Intel is to turn London into a testbed for new technologies that it hopes can make city life more connected and sustainable.
The company announced the creation of the Intel Collaborative Research Institute for Sustainable Connected Cities on Thursday. About a dozen researchers will work there, in collaboration with both academia from Imperial College London and University College London and startups in the Tech City hub.
"In 2050, most of the nine billion people in the world will live in cities," Intel Labs director Justin Rattner said in a statement. "Therefore the demands of cities will be highly representative of the demands of humanity. Addressing these demands will be at the heart of the Intel Collaborative Research Institute for Sustainable Connected Cities, driving the development of new services to enhance people’s quality of life."
According to Intel, the new institute will try to figure out how technology can solve cities' social, economic and environmental problems.
"Using London as a testbed, researchers will explore technologies to make cities more aware by harnessing real-time user and city infrastructure data," the company said. "For example, a sensor network could be used to monitor traffic flows and predict the effects of extreme weather conditions on water supplies, resulting in the delivery of near real-time information to citizens through citywide displays and mobile applications."

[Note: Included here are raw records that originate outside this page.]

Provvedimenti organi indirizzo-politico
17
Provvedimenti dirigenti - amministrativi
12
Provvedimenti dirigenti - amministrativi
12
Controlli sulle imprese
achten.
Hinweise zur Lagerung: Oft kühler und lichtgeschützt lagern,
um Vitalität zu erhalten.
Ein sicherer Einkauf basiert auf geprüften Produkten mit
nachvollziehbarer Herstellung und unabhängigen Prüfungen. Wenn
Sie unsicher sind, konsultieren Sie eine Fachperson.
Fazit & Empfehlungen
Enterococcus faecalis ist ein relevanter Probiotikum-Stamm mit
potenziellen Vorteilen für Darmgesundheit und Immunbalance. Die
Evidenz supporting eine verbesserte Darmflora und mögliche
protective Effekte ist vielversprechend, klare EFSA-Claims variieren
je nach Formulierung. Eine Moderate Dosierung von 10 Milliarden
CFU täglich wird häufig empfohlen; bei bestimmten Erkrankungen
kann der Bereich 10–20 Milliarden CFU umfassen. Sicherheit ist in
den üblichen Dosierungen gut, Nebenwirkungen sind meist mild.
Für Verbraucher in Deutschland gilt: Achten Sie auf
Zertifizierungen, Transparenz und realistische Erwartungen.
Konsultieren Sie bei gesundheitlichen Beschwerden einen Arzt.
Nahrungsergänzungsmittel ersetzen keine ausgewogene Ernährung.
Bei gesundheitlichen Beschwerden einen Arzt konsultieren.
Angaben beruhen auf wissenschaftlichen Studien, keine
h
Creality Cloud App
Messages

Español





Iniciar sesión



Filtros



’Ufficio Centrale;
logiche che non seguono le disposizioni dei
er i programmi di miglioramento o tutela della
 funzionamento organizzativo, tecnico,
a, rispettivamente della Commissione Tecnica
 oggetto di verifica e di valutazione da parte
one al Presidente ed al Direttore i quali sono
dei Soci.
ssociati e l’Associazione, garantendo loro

The institute will also "engage with local urban communities to understand how they want to live" and get their input for the resulting technologies.
Intel also announced the establishment of its Intel Labs Europe UK R&D network, of which the London institute will form a part. Other named sites include Brighton, Swindon and Aylesbury. The network will end up with nine locations, and will have an overall remit of researching fields such as information security and high performance computing.
The company also unveiled an even wider Collaborative Research Institute programme, all of which will involve working with universities. Apart from London, Intel also launched similar institutes in Germany and Israel this week.
Although Intel has not said how much the London institute will cost in itself, the company did say on Thursday that it would be putting $40m (£26m) into the wider programme over the next five years.
"Now, more than ever, it is vital that universities collaborate with each other and with businesses on projects such as this," UCL vice-provost Stephen Caddick said. "Delivering research which can be taken out of the lab and onto the market, creating new business opportunities and jobs, and contributing to the growth to the UK economy we so urgently need."
The launch took place at 10 Downing Street, with chancellor George Osborne claiming Intel's move was "recognition of the government's commitment to ensuring that the UK becomes the technology centre of Europe, building on success such as Tech City and the recent investments in supercomputing".